------ ВЫБРАННЫЙ ТЕКСТ ------

Вторая особенность одиссеи как жанра в том, что герой никогда не может вернуться. Потому что пока он шел к цели, цель успела измениться. «Одиссея» – произведение принципиально неоконченное. И это главная, ключевая черта всех одиссей: герой на карте мира не имеет пристанища. Именно поэтому большинство русских одиссей, как и большинство русских натюрмортов, по мысли Льва Лосева, остаются неоконченными:

Зелень, темень. Никак ночь опять накатила.

Остается неоконченной еще одна картина.

И в этом плане, наверное, самый классический текст – именно «Москва – Петушки», потому что герой не может доехать даже до Петушков.

Здесь происходит третья ключевая, чрезвычайно важная вещь. В каждой одиссее имеется жанровый перелом, свои приключения жанра. Начинается она как веселая летопись странствия, и в этом смысле «Гаргантюа и Пантагрюэль» – самый характерный случай. Правда, Рабле умер, не дописав пятый том, и окончание знаменитой фразы «…увидели наконец в гавани свои корабли» приписано, скорее всего, кем-то из его душеприказчиков. Но не может странствие вечно продолжаться как веселое путешествие по новой, только что открываемой карте мира. В какой-то момент случается перелом, и, что самое любопытное, перелом этот всегда случается в момент контакта с иным миром. На середине странствия земного герой попадает в какой-то страшный другой мир. В «Москве – Петушках» этот переход чуть ближе к концу, это Орехово-Зуево, где герой пересел в противоположный поезд. Это Сцилла и Харибда новой России, Орехово и Зуево, между которыми все безнадежно зависает. Вместо того чтобы ехать в Петушки, где его должна ждать красавица с сыном, герой едет на Курский вокзал, который становится олицетворением мирового кошмара.

------

ЗАДАНИЕ: Напишите продолжение текста о жанре одиссеи, начав сразу после его последнего предложения.

------ ИСХОДНЫЕ ДАННЫЕ ------

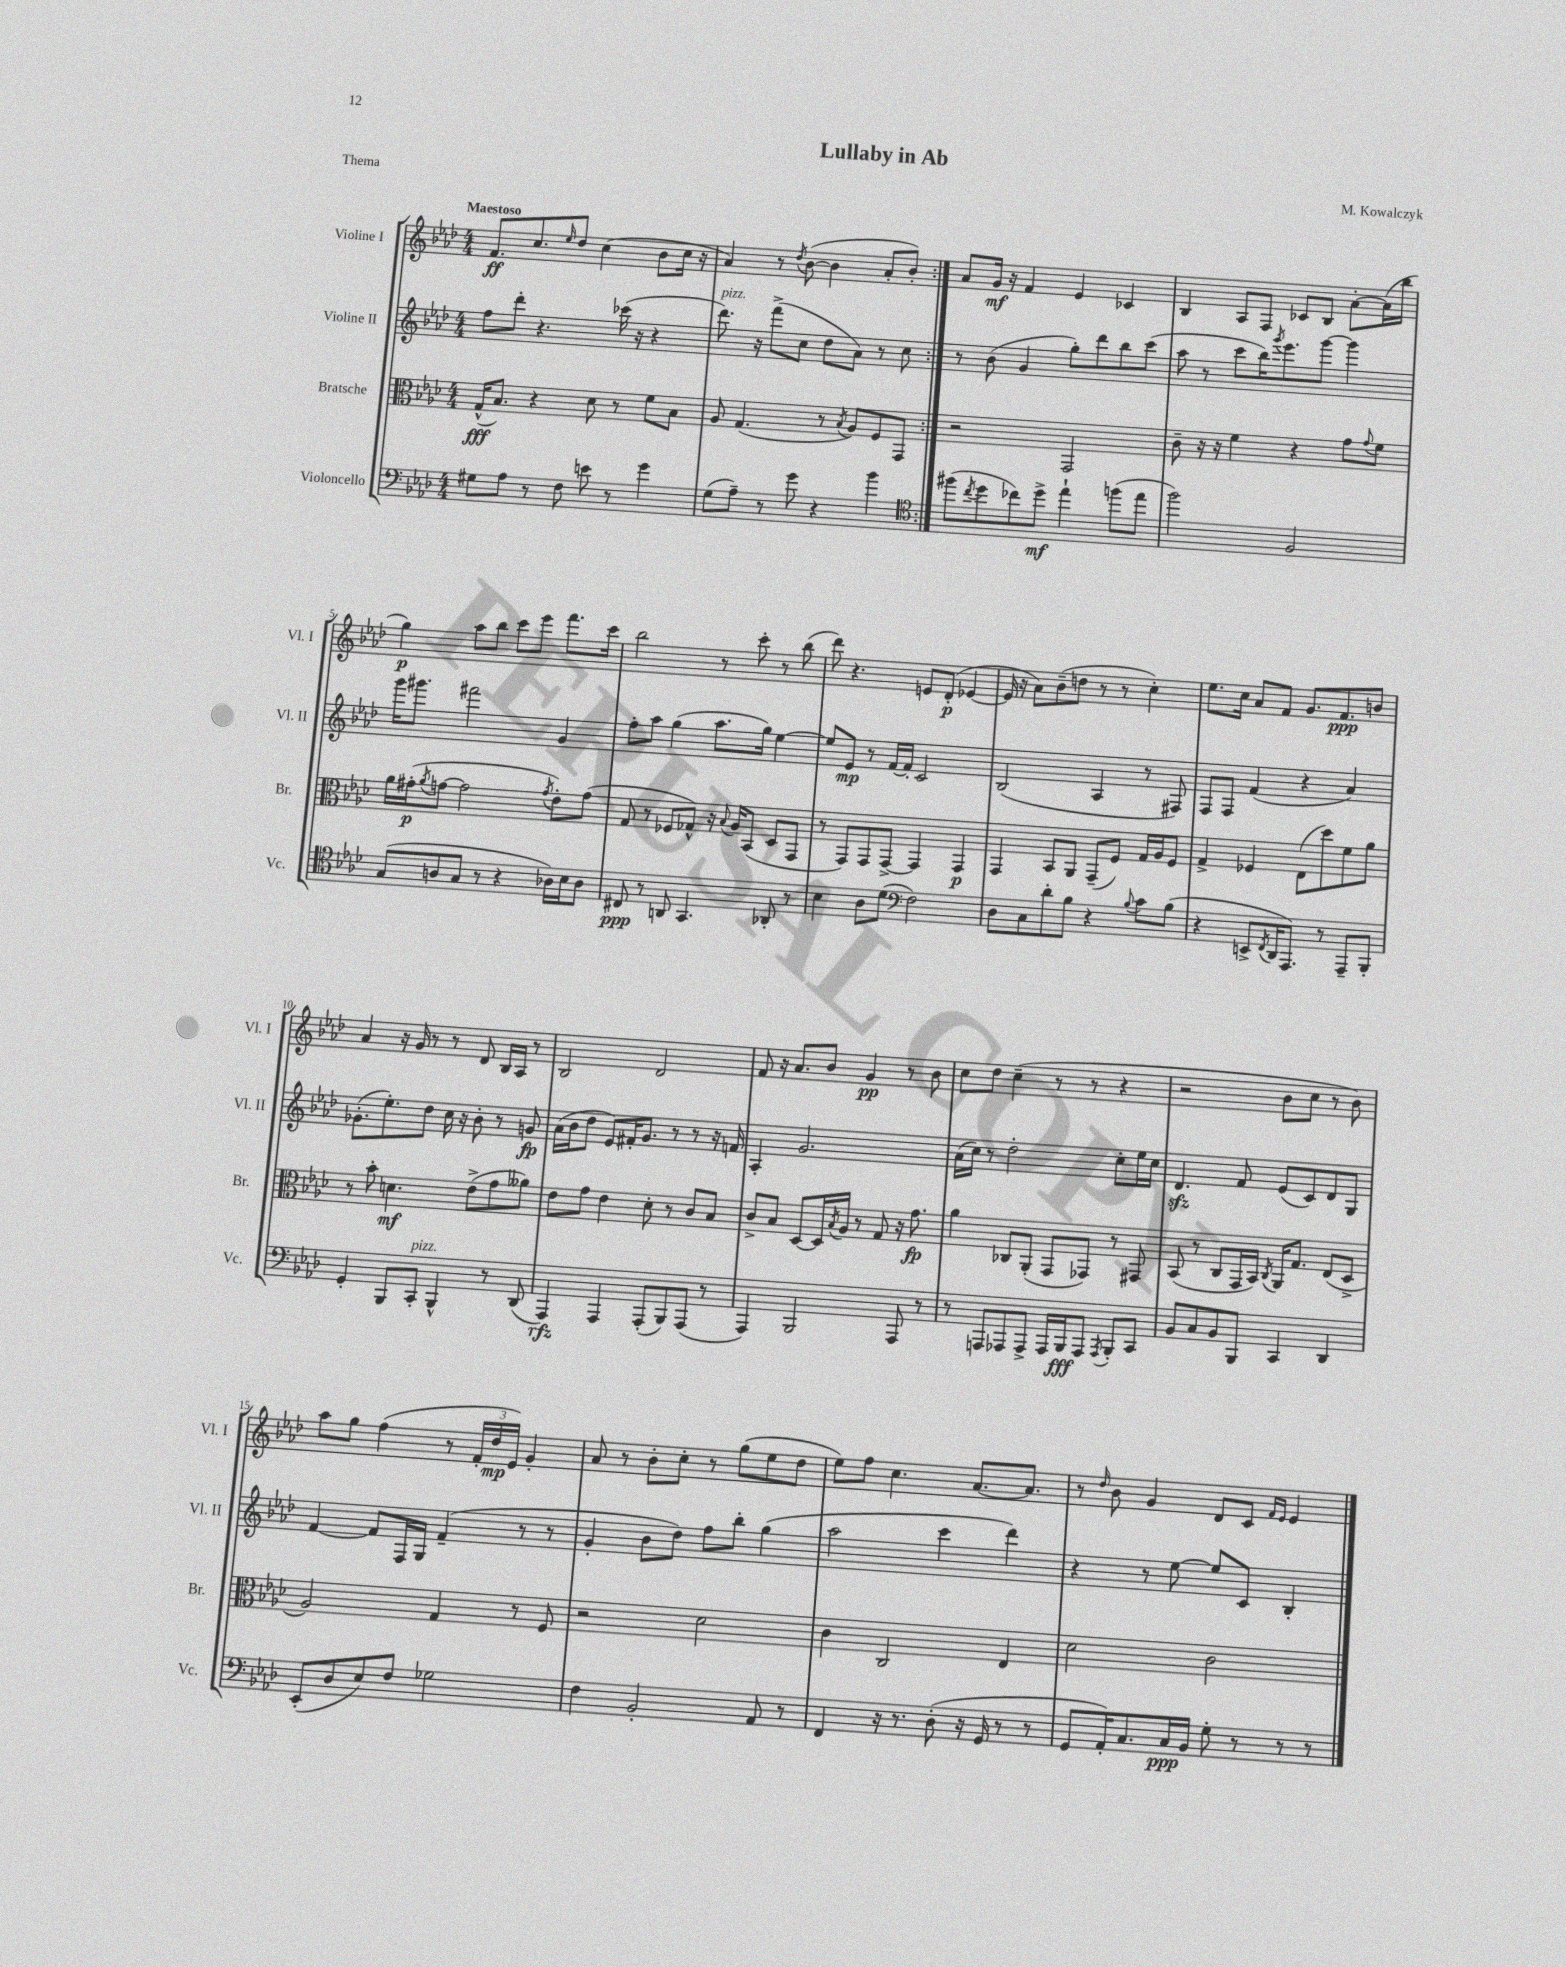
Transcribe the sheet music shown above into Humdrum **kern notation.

**kern	**kern	**kern	**kern
*staff4	*staff3	*staff2	*staff1
*clefF4	*clefC3	*clefG2	*clefG2
*k[b-e-a-d-]	*k[b-e-a-d-]	*k[b-e-a-d-]	*k[b-e-a-d-]
*M4/4	*M4/4	*M4/4	*M4/4
8G#	(16G^^	8ff	8.f
.	8.B-)	.	.
8A-	.	8ddd-'	.
.	.	.	8.cc
8r	4r	4.r	.
.	.	.	16qqee-
8F	.	.	8dd-
8e	8d-	.	(4cc
8r	8r	(16ccc-	.
.	.	16r	.
4g	8f	4r	8b-
.	8B-	.	16cc
.	.	.	16r
=	=	=	=
(8G	8A-	8.ddd-)	4a-)
8A-~)	(4.G	.	.
.	.	16r	.
8r	.	(8fff^	8r
.	.	.	8qdd-
8g	.	8cc	([8b-
4r	8r	8dd-	4b-]
.	8qB-	.	.
.	8A-)	8a-)	.
4b-	8F	8r	8a-'
.	8GG	8cc	8b-')
=:|!	=:|!	=:|!	=:|!
*clefC4	*	*	*
(8ff#	2r	8r	8a-
8qcc	.	.	.
8dd-	.	(8b-	16g
.	.	.	16r
8cc-)	.	4g	4f
8dd-^	.	.	.
4ee-`	2GG	8gg')	4e-
.	.	8ddd-	.
(8ff	.	8bb-	4c-
8ee-	.	(8ccc	.
=	=	=	=
2ff)	8c~	8aa-	4B-
.	16r	8r	.
.	16r	.	.
.	4f	8ccc	8A-
.	.	16bb-)	8F
.	.	8qggg	.
.	.	8.eee-	.
2F	4r	.	8c-
.	.	[8ggg	8B-
.	8g	4ggg]	[8a-'
.	8qqg	.	.
.	8f	.	(16a-]
.	.	.	16bb-
=	=	=	=
(8G	16a-	16ggg	4gg)
.	(16g#'	8.ggg#	.
.	8qa-	.	.
8A	[8g	.	.
8G	2g]	2fff#	8aa-
8r	.	.	8bb-
4r	.	.	8ccc
.	.	.	8eee-
.	8qg	.	.
16A-)	8e-')	4g	8.fff
16B-	.	.	.
8A-	(8g	.	.
.	.	.	16ccc
=	=	=	=
8C#	8G	8ff'	2bb-
8r	8r	8aa-	.
8AA	8F-	(4gg	.
4.GG	8G-^^)	.	.
.	16r	8.aa-	8r
.	8qqB-	.	.
.	16A-	.	.
.	(8BB-	.	8ccc'
.	.	16gg)	.
8AA-'	8D-	[4ee-	8r
8r	8GG	.	(8bb-
=	=	=	=
4B-	8r	8ee-]	8ddd-)
.	8GG)	8e-	4.r
8A-	8GG	8r	.
(8d-	[8GG^	[16f	.
.	.	16f']	.
*clefF4	*	*	*
2F)	4GG]	2c	8e
.	.	.	(8d-'
.	4GG	.	[4e-
=	=	=	=
8D-	4GG	(2B-	16e-]
.	.	.	16r
8C	.	.	8a-)
8d-'	8BB-	.	(8b-~
8B-	8AA-	.	8dd
4r	(8GG~	4A-	8r
.	8F)	.	8r
8qqB-	.	.	.
8c	16G	8r	4cc')
.	16A-	.	.
(8B-	8F	8F#)	.
=	=	=	=
4r	4G^	8F	8.ee-
.	.	8F	.
.	.	.	16cc
8EE^	4F-	(4f	8a-
8qFF	.	.	.
16DD-	.	.	8f
8.AAA-)	.	.	.
.	(8E-	4r	8.g
8r	8dd-)	.	.
.	.	.	8.f
8AAA-~	8f	4a-)	.
8BBB-'	8a-	.	8b
=	=	=	=
4GG'	8r	(8.g-'	4a-
.	8b-'	.	.
.	.	8.ee-')	.
8BBB-	4.d	.	16r
.	.	.	16g
8CC'	.	8dd-	8r
4BBB-^^	.	16cc	8r
.	.	16r	.
.	(8e-^	8b-'	8d-
8r	8g	8r	16B-
.	.	.	16A-
(8DD-	8a--)	8g	8r
=	=	=	=
4AAA-)	8e-	(16a-	2B-
.	.	16b-	.
.	8g	8dd-	.
4AAA-	4e-	8e-)	.
.	.	16f#'	.
.	.	8.g	.
(8AAA-'	8d-'	.	2d-
8BBB-)	8r	8r	.
(8AAA-	8c	8r	.
8r	8B-	16r	.
.	.	16f	.
=	=	=	=
4AAA-)	8c^	4A-'	8f
.	8B-	.	16r
.	.	.	8.a-
2BBB-	[8D-	2.g	.
.	16D-]	.	8b-
.	8qB-	.	.
.	16A-	.	.
.	8r	.	4g
.	8G	.	.
8AAA-	16r	.	8r
.	8.g	.	.
8r	.	.	8b-
=	=	=	=
8r	4a-	(16a-	8cc
.	.	16cc)	.
8AAA	.	8r	8dd-
8AAA-	8C-	2dd-'	(4cc~
8AAA-^	(8AA-'	.	.
16AAA-	8GG	.	8r
16BBB-	.	.	.
8AAA-	8GG-)	.	8r
8qAAA-	.	.	.
8BBB-'	8r	8cc'	4r
8CC	8GG#	16ee-	.
.	.	16cc	.
=	=	=	=
8BB-	(8BB-	4.d-	2r
8C	8r	.	.
8BB-	8C	.	.
8BBB-	16GG	8f	.
.	16BB-)	.	.
.	8qC	.	.
4CC	16AA-	(8e-	8b-
.	8.G	.	.
.	.	8c)	8cc
4DD-	(8E-	8d-	8r
.	8D-^	8G	8b-)
=	=	=	=
(8EE-'	2A-)	[4f	8aa-
8D-	.	.	8gg
8E-)	.	8f]	(4ff
8F	.	16F	.
.	.	16G	.
2G-	4G	(4f~	8r
.	.	.	24f'
.	.	.	24dd-
.	.	.	24e-)
.	8r	8r	4g'
.	8F	8r	.
=	=	=	=
4F	2r	4g'	8a-
.	.	.	8r
2BB-'	.	8b-	8b-'
.	.	8dd-)	8cc'
.	2d-	8ff	8r
.	.	8bb-'	(8gg
8AA-	.	(4gg	8ee-
8r	.	.	8dd-
=	=	=	=
4FF	4c	2aa-	8ee-)
.	.	.	8ff
16r	2C	.	4.cc
8.r	.	.	.
(8D-'	.	4ccc	.
16r	.	.	[8.a-
16GG	.	.	.
8r	4E-	4ddd-)	.
.	.	.	8.a-]
8r	.	.	.
=	=	=	=
8GG	2d-	4r	8r
.	.	.	16qqdd-
16AA-')	.	.	8b-
8.C	.	.	.
.	.	8r	4g
16C	.	[8ee-	.
16BB-	.	.	.
8G'	2c	8ee-]	8d-
8r	.	8c	8c
.	.	.	16qqf
.	.	.	16qqe-
8r	.	4B-'	4e-
8r	.	.	.
==	==	==	==
*-	*-	*-	*-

------

ОТВЕТ:
Еще две черты одиссеи не столь принципиальны, но тоже постоянно наличествуют. В любой одиссее непременно присутствует Телемах – сын и наследник. В «Улиссе» Джойса это молодой ирландский поэт Стивен Дедалус, который является как бы духовным наследником героя. У Ерофеева Телемах раздваивается. Одна его ипостась – маленький сын, вторая – тот, кого Веничка встретил в своем странствии, кому посвятил свою поэму: «Вадиму Тихонову, моему любимому первенцу, посвящает автор эти трагические листы». Тихонов – это и есть образ Телемаха в поэме, кому Веничка-Одиссей стремится передать свои знания.

И есть еще пятая черта, которая не всегда в одиссеях присутствует, которая неимперативна, но во всех русских одиссеях она есть, – это попытка построить альтернативный мир. Когда Одиссей не удовлетворен морем, по которому он странствует (в случае Ерофеева это, конечно, море водки), он пытается построить какую-то другую карту, другое пространство. Не случайно, попав на Итаку, Одиссей некоторое время проводит у свинопаса, притворяясь грязным нищим.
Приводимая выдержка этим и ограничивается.